- Kadrabad Location in Punjab, India Kadrabad Kadrabad (India)
- Coordinates: 31°17′32″N 75°25′17″E﻿ / ﻿31.292169°N 75.421362°E
- Country: India
- State: Punjab
- District: Kapurthala

Government
- • Type: Panchayati raj (India)
- • Body: Gram panchayat

Population (2011)
- • Total: 483
- Sex ratio 233/250♂/♀

Languages
- • Official: Punjabi
- • Other spoken: Hindi
- Time zone: UTC+5:30 (IST)
- PIN: 144601
- Telephone code: 01822
- ISO 3166 code: IN-PB
- Vehicle registration: PB-09
- Website: kapurthala.gov.in

= Kadrabad, Kapurthala =

Kadrabad is a village in Kapurthala district of Punjab State, India. It is located 10 km from Kapurthala, which is both district and sub-district headquarters of Kadrabad. The village is administrated by a Sarpanch who is an elected representative of village as per the constitution of India and Panchayati raj (India).

== Demography ==
According to the report published by Census India in 2011, Kadrabad had 88 houses and a population of 483 (233 males and 250 females).
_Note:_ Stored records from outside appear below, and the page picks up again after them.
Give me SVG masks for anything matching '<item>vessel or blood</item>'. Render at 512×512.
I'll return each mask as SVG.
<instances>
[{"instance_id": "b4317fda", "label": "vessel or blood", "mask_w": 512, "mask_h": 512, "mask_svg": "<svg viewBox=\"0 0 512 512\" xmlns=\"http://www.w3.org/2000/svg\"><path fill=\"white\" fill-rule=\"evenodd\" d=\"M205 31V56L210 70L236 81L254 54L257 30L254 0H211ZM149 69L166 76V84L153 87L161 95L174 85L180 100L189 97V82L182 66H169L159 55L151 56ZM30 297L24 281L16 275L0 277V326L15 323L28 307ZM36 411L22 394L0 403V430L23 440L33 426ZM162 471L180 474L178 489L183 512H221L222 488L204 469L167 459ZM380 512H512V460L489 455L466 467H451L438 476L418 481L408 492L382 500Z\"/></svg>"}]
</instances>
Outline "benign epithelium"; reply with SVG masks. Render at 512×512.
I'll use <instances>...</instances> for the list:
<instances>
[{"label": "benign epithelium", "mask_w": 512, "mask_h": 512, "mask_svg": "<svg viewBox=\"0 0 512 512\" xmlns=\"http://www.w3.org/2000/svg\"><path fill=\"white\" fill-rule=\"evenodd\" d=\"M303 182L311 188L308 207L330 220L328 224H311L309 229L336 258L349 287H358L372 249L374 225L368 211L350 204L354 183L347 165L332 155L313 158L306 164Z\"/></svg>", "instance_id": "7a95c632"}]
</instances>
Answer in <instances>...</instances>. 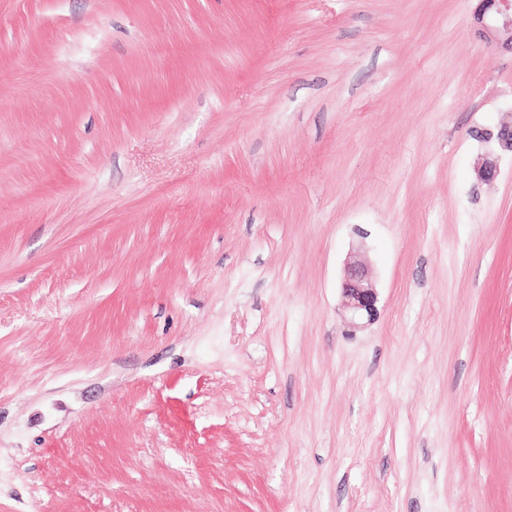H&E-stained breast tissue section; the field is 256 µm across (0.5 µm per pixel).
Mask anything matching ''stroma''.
Instances as JSON below:
<instances>
[{
	"label": "stroma",
	"instance_id": "obj_1",
	"mask_svg": "<svg viewBox=\"0 0 512 512\" xmlns=\"http://www.w3.org/2000/svg\"><path fill=\"white\" fill-rule=\"evenodd\" d=\"M479 8L0 0V512H512ZM377 293L367 280L365 264L356 262L347 267L341 287V306L348 323L359 327L377 316Z\"/></svg>",
	"mask_w": 512,
	"mask_h": 512
}]
</instances>
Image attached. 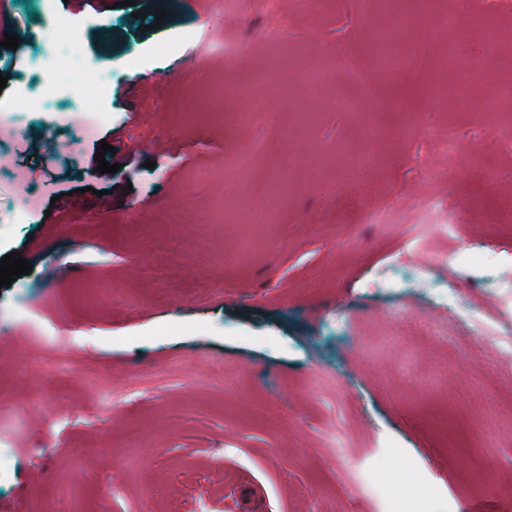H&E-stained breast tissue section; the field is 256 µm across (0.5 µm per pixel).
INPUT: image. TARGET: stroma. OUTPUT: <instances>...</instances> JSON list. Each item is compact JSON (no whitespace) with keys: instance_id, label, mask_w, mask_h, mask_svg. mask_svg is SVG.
<instances>
[{"instance_id":"35a3bbf8","label":"stroma","mask_w":512,"mask_h":512,"mask_svg":"<svg viewBox=\"0 0 512 512\" xmlns=\"http://www.w3.org/2000/svg\"><path fill=\"white\" fill-rule=\"evenodd\" d=\"M225 2L0 0L23 44L0 51V113L29 108L46 34L69 47L41 73L53 113L0 125V255L31 264L0 288V512H197L189 476L210 512H512L479 323L512 268V16L433 0L413 65L339 112L387 0ZM478 15L502 18L494 53ZM453 40L498 111H458Z\"/></svg>"}]
</instances>
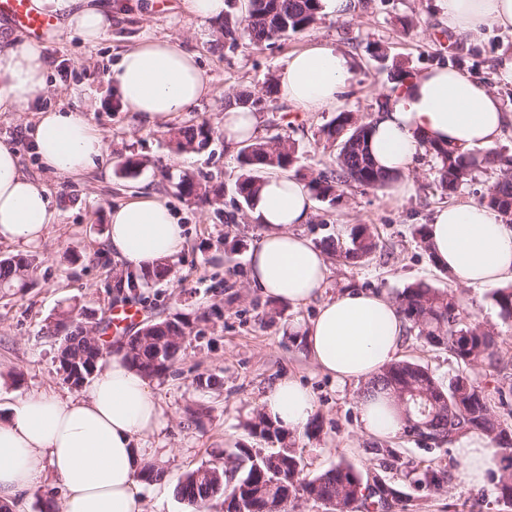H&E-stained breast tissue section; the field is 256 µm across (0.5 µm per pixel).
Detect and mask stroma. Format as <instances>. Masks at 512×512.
<instances>
[{
	"mask_svg": "<svg viewBox=\"0 0 512 512\" xmlns=\"http://www.w3.org/2000/svg\"><path fill=\"white\" fill-rule=\"evenodd\" d=\"M120 3L122 12L113 15L112 30L100 42L86 43L72 31L48 41L49 93L37 96L22 111L0 113V141L17 150L29 176L46 183L59 211L45 241L30 251L37 259L32 286L0 295V378L10 391L0 398V419L10 411L11 395L38 390L71 393L58 370V341L45 334V326L67 306L109 315L114 296L106 286L108 270L96 253L103 248L112 206L146 185L178 215L185 226L186 244L172 260L171 282L158 285V297L142 305L139 325L215 306L222 316L208 321L200 335L185 343L172 372L151 379L150 389L162 408L164 426L139 442L142 462L181 472L205 463L222 464L225 455L238 448L261 447V439L251 434L248 424L258 415L259 400L269 385L290 375L316 398L313 428L296 437L306 474H319L345 460L363 477H383L408 494L410 512H507L490 480L471 487L452 483L445 493L436 494L415 489L406 479L410 469L433 459L455 469L453 445H427L400 434L376 440L361 433L358 387L338 385L317 371L300 344L316 303L297 308L284 305L274 315L268 298L247 284L248 254L263 227L231 191L239 173L236 147L219 138L201 153L173 152L167 131L142 130L133 115L121 111L107 75L125 47L142 39L177 37L197 52L212 79L211 95L192 115L220 127L225 94L242 89L261 92L289 54L322 40L346 50L354 60L343 105L358 117L365 119L376 111L379 90L389 84V70L395 63L413 72L451 65L494 86L505 110L512 113V85L496 80L500 61L512 57V31L495 29L483 41L469 43L449 34L437 0H354L349 18L323 14L310 31L272 45L254 46L242 40L232 47L225 44L218 24H202L184 15L179 0ZM378 46L383 47L385 60L373 57ZM59 105L88 109L105 141L101 164L79 180L39 167L24 131L34 111ZM278 107L274 114L278 130L295 143L302 175L311 176L333 164L336 148L325 142L321 130L334 119V112H299L283 101ZM131 154L143 162L135 178L120 173ZM186 172L209 174L225 184L221 208H201L179 194L176 184ZM435 172V159L420 156L412 171L415 191L401 204L372 189L344 187L335 203L315 201L310 221L297 225L296 230L317 244L327 238H348L356 225L369 226L379 239L377 252L357 267L330 262L328 295L346 288H370L393 298L409 284L427 283L459 300L464 321L498 333L500 355L512 365V325L501 320L491 299L492 289L457 286L430 261L416 233L418 227L429 224L434 209L448 201L436 185ZM398 357L427 367L443 381L467 370L447 348L430 347L414 335L407 336ZM210 374L220 377L221 386L199 387L198 377ZM190 407L206 408L200 426H188L186 410ZM375 444L393 449V458L380 463L370 451Z\"/></svg>",
	"mask_w": 512,
	"mask_h": 512,
	"instance_id": "obj_1",
	"label": "stroma"
}]
</instances>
The literacy rate was 65.58%, lower than state average of 75.84%. The number of children under the age of 6 years was 53 (10.97% of the population) and the child sex ratio was approximately 893, higher than the state average of 846.

== Population data ==

| Particulars | Total | Male | Female |
|---|---|---|---|
| Total no. of houses | 88 | - | - |
| Total population | 483 | 233 | 250 |
| In the age group 0–6 years | 53 | 28 | 25 |
| Scheduled castes (SC) | 295 | 144 | 151 |
| Scheduled tribes (ST) | 0 | 0 | 0 |
| Literate | 282 | 140 | 142 |
| Illiterate | 201 | 93 | 108 |
| Total workers | 175 | 125 | 50 |
| Main workers | 101 | 87 | 14 |
| Marginal workers | 74 | 38 | 36 |

==Air travel connectivity==
The closest airport to the village is Sri Guru Ram Dass Jee International Airport.